## Provided data
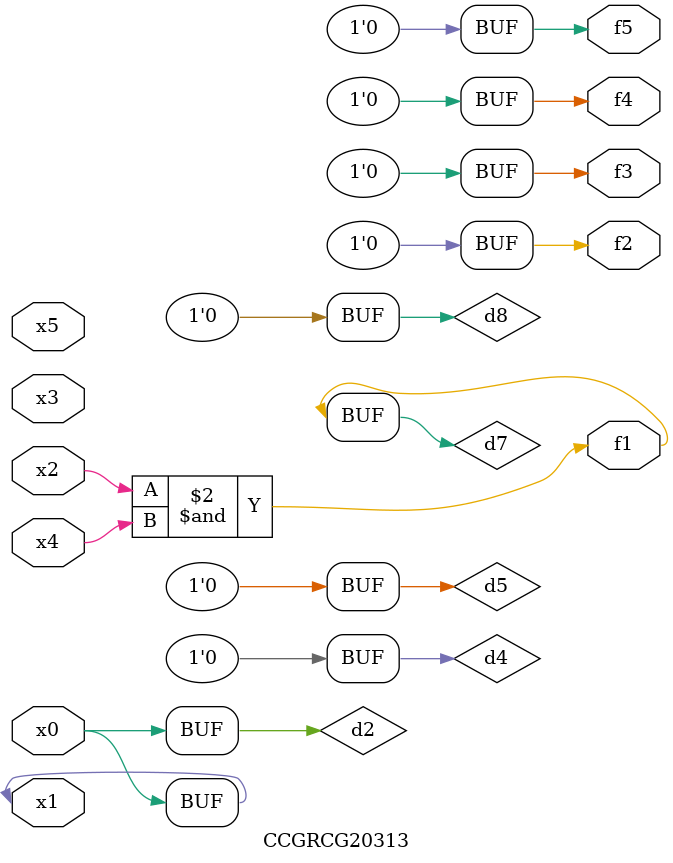
<source format=v>
module CCGRCG20313(
	input x0, x1, x2, x3, x4, x5,
	output f1, f2, f3, f4, f5
);

	wire d1, d2, d3, d4, d5, d6, d7, d8, d9;

	nand (d1, x1);
	buf (d2, x0, x1);
	nand (d3, x2, x4);
	and (d4, d1, d2);
	and (d5, d1, d2);
	nand (d6, d1, d3);
	not (d7, d3);
	xor (d8, d5);
	nor (d9, d5, d6);
	assign f1 = d7;
	assign f2 = d8;
	assign f3 = d8;
	assign f4 = d8;
	assign f5 = d8;
endmodule

</source>
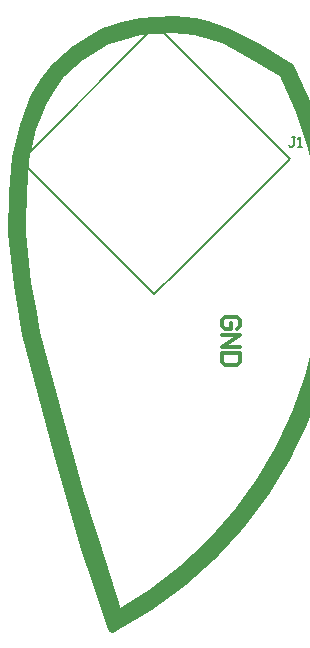
<source format=gto>
%FSLAX25Y25*%
%MOIN*%
G70*
G01*
G75*
G04 Layer_Color=65535*
%ADD10R,0.10500X0.04300*%
%ADD11C,0.02000*%
%ADD12C,0.03000*%
%ADD13C,0.23000*%
%ADD14C,0.11614*%
%ADD15C,0.05906*%
%ADD16P,0.08352X4X90.0*%
%ADD17C,0.10000*%
%ADD18C,0.03500*%
%ADD19C,0.03000*%
%ADD20C,0.00787*%
%ADD21C,0.01200*%
%ADD22C,0.00800*%
D18*
X-137299Y34200D02*
G03*
X-81936Y215421I-66948J119520D01*
G01*
X-91800Y221200D02*
X-81936Y215421D01*
X-94100Y222600D02*
X-91800Y221200D01*
X-101800Y226700D02*
X-94100Y222600D01*
X-107100Y228500D02*
X-101800Y226700D01*
X-112000Y229800D02*
X-107100Y228500D01*
X-119200Y230600D02*
X-112000Y229800D01*
X-126000Y230300D02*
X-119200Y230600D01*
X-130400Y229700D02*
X-126000Y230300D01*
X-133700Y228900D02*
X-130400Y229700D01*
X-141600Y226500D02*
X-133700Y228900D01*
X-150500Y220900D02*
X-141600Y226500D01*
X-156900Y215100D02*
X-150500Y220900D01*
X-160300Y210300D02*
X-156900Y215100D01*
X-163100Y205900D02*
X-160300Y210300D01*
X-166600Y196900D02*
X-163100Y205900D01*
X-168900Y186623D02*
X-166600Y196900D01*
X-169300Y180800D02*
X-168900Y186623D01*
X-169800Y175000D02*
X-169300Y180800D01*
X-170100Y165200D02*
X-169800Y175000D01*
X-170100Y161800D02*
Y165200D01*
Y161800D02*
X-168200Y145100D01*
X-166800Y137300D01*
X-165400Y128900D01*
X-163700Y122500D01*
X-156300Y95500D01*
X-150500Y74900D01*
X-145400Y58400D01*
X-137705Y34067D01*
D19*
X-139233Y30123D02*
G03*
X-80100Y217100I-63922J123055D01*
G01*
X-91700Y224100D02*
X-80166Y217157D01*
X-101200Y228900D02*
X-91700Y224100D01*
X-107700Y231100D02*
X-101200Y228900D01*
X-111500Y232100D02*
X-107700Y231100D01*
X-118500Y232900D02*
X-111500Y232100D01*
X-124500Y232600D02*
X-118500Y232900D01*
X-129900Y232100D02*
X-124500Y232600D01*
X-135900Y230700D02*
X-129900Y232100D01*
X-142200Y228800D02*
X-135900Y230700D01*
X-146600Y226200D02*
X-142200Y228800D01*
X-151900Y222900D02*
X-146600Y226200D01*
X-158700Y216800D02*
X-151900Y222900D01*
X-161900Y212400D02*
X-158700Y216800D01*
X-165200Y207000D02*
X-161900Y212400D01*
X-168800Y197800D02*
X-165200Y207000D01*
X-171200Y187200D02*
X-168800Y197800D01*
X-172400Y175200D02*
X-171200Y187200D01*
X-172700Y161900D02*
X-172400Y175200D01*
X-172700Y161900D02*
X-170800Y144600D01*
X-167900Y128100D01*
X-157200Y88100D01*
X-148700Y57900D01*
X-139234Y30123D01*
D20*
X-125396Y141385D02*
X-117160Y149621D01*
X-80141Y186640D01*
X-169766Y185756D02*
X-125396Y141385D01*
X-169766Y185756D02*
X-124512Y231011D01*
X-80141Y186640D01*
D21*
X-97802Y129801D02*
X-96802Y130801D01*
Y132800D01*
X-97802Y133800D01*
X-101800D01*
X-102800Y132800D01*
Y130801D01*
X-101800Y129801D01*
X-99801D01*
Y131801D01*
X-102800Y127802D02*
X-96802D01*
X-102800Y123803D01*
X-96802D01*
Y121804D02*
X-102800D01*
Y118805D01*
X-101800Y117805D01*
X-97802D01*
X-96802Y118805D01*
Y121804D01*
D22*
X-78267Y193699D02*
X-79334D01*
X-78800D01*
Y191033D01*
X-79334Y190500D01*
X-79867D01*
X-80400Y191033D01*
X-77201Y190500D02*
X-76135D01*
X-76668D01*
Y193699D01*
X-77201Y193166D01*
M02*

</source>
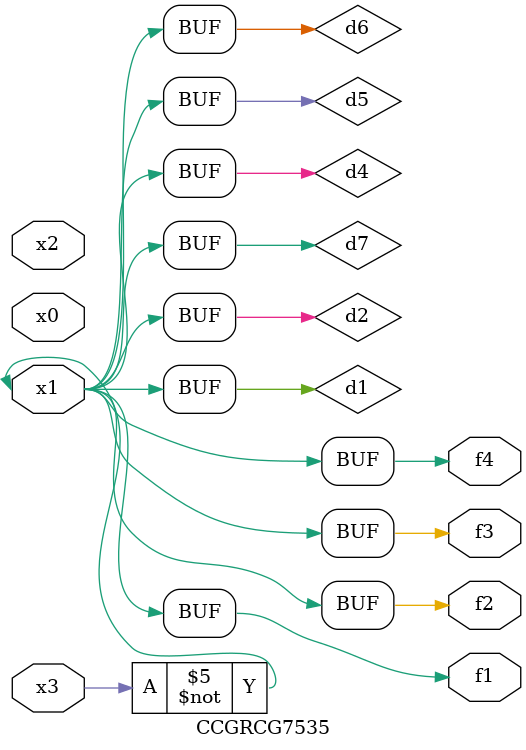
<source format=v>
module CCGRCG7535(
	input x0, x1, x2, x3,
	output f1, f2, f3, f4
);

	wire d1, d2, d3, d4, d5, d6, d7;

	not (d1, x3);
	buf (d2, x1);
	xnor (d3, d1, d2);
	nor (d4, d1);
	buf (d5, d1, d2);
	buf (d6, d4, d5);
	nand (d7, d4);
	assign f1 = d6;
	assign f2 = d7;
	assign f3 = d6;
	assign f4 = d6;
endmodule

</source>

## What to do
Every line above goes into the copy unchanged; the pictures do not.

## The completed task
<source format=v>
module CCGRCG20313(
	input x0, x1, x2, x3, x4, x5,
	output f1, f2, f3, f4, f5
);

	wire d1, d2, d3, d4, d5, d6, d7, d8, d9;

	nand (d1, x1);
	buf (d2, x0, x1);
	nand (d3, x2, x4);
	and (d4, d1, d2);
	and (d5, d1, d2);
	nand (d6, d1, d3);
	not (d7, d3);
	xor (d8, d5);
	nor (d9, d5, d6);
	assign f1 = d7;
	assign f2 = d8;
	assign f3 = d8;
	assign f4 = d8;
	assign f5 = d8;
endmodule

</source>
<source format=gto>
%FSLAX25Y25*%
%MOIN*%
G70*
G01*
G75*
G04 Layer_Color=65535*
%ADD10R,0.10500X0.04300*%
%ADD11C,0.02000*%
%ADD12C,0.03000*%
%ADD13C,0.23000*%
%ADD14C,0.11614*%
%ADD15C,0.05906*%
%ADD16P,0.08352X4X90.0*%
%ADD17C,0.10000*%
%ADD18C,0.03500*%
%ADD19C,0.03000*%
%ADD20C,0.00787*%
%ADD21C,0.01200*%
%ADD22C,0.00800*%
D18*
X-137299Y34200D02*
G03*
X-81936Y215421I-66948J119520D01*
G01*
X-91800Y221200D02*
X-81936Y215421D01*
X-94100Y222600D02*
X-91800Y221200D01*
X-101800Y226700D02*
X-94100Y222600D01*
X-107100Y228500D02*
X-101800Y226700D01*
X-112000Y229800D02*
X-107100Y228500D01*
X-119200Y230600D02*
X-112000Y229800D01*
X-126000Y230300D02*
X-119200Y230600D01*
X-130400Y229700D02*
X-126000Y230300D01*
X-133700Y228900D02*
X-130400Y229700D01*
X-141600Y226500D02*
X-133700Y228900D01*
X-150500Y220900D02*
X-141600Y226500D01*
X-156900Y215100D02*
X-150500Y220900D01*
X-160300Y210300D02*
X-156900Y215100D01*
X-163100Y205900D02*
X-160300Y210300D01*
X-166600Y196900D02*
X-163100Y205900D01*
X-168900Y186623D02*
X-166600Y196900D01*
X-169300Y180800D02*
X-168900Y186623D01*
X-169800Y175000D02*
X-169300Y180800D01*
X-170100Y165200D02*
X-169800Y175000D01*
X-170100Y161800D02*
Y165200D01*
Y161800D02*
X-168200Y145100D01*
X-166800Y137300D01*
X-165400Y128900D01*
X-163700Y122500D01*
X-156300Y95500D01*
X-150500Y74900D01*
X-145400Y58400D01*
X-137705Y34067D01*
D19*
X-139233Y30123D02*
G03*
X-80100Y217100I-63922J123055D01*
G01*
X-91700Y224100D02*
X-80166Y217157D01*
X-101200Y228900D02*
X-91700Y224100D01*
X-107700Y231100D02*
X-101200Y228900D01*
X-111500Y232100D02*
X-107700Y231100D01*
X-118500Y232900D02*
X-111500Y232100D01*
X-124500Y232600D02*
X-118500Y232900D01*
X-129900Y232100D02*
X-124500Y232600D01*
X-135900Y230700D02*
X-129900Y232100D01*
X-142200Y228800D02*
X-135900Y230700D01*
X-146600Y226200D02*
X-142200Y228800D01*
X-151900Y222900D02*
X-146600Y226200D01*
X-158700Y216800D02*
X-151900Y222900D01*
X-161900Y212400D02*
X-158700Y216800D01*
X-165200Y207000D02*
X-161900Y212400D01*
X-168800Y197800D02*
X-165200Y207000D01*
X-171200Y187200D02*
X-168800Y197800D01*
X-172400Y175200D02*
X-171200Y187200D01*
X-172700Y161900D02*
X-172400Y175200D01*
X-172700Y161900D02*
X-170800Y144600D01*
X-167900Y128100D01*
X-157200Y88100D01*
X-148700Y57900D01*
X-139234Y30123D01*
D20*
X-125396Y141385D02*
X-117160Y149621D01*
X-80141Y186640D01*
X-169766Y185756D02*
X-125396Y141385D01*
X-169766Y185756D02*
X-124512Y231011D01*
X-80141Y186640D01*
D21*
X-97802Y129801D02*
X-96802Y130801D01*
Y132800D01*
X-97802Y133800D01*
X-101800D01*
X-102800Y132800D01*
Y130801D01*
X-101800Y129801D01*
X-99801D01*
Y131801D01*
X-102800Y127802D02*
X-96802D01*
X-102800Y123803D01*
X-96802D01*
Y121804D02*
X-102800D01*
Y118805D01*
X-101800Y117805D01*
X-97802D01*
X-96802Y118805D01*
Y121804D01*
D22*
X-78267Y193699D02*
X-79334D01*
X-78800D01*
Y191033D01*
X-79334Y190500D01*
X-79867D01*
X-80400Y191033D01*
X-77201Y190500D02*
X-76135D01*
X-76668D01*
Y193699D01*
X-77201Y193166D01*
M02*

</source>
<source format=v>
module CCGRCG7535(
	input x0, x1, x2, x3,
	output f1, f2, f3, f4
);

	wire d1, d2, d3, d4, d5, d6, d7;

	not (d1, x3);
	buf (d2, x1);
	xnor (d3, d1, d2);
	nor (d4, d1);
	buf (d5, d1, d2);
	buf (d6, d4, d5);
	nand (d7, d4);
	assign f1 = d6;
	assign f2 = d7;
	assign f3 = d6;
	assign f4 = d6;
endmodule

</source>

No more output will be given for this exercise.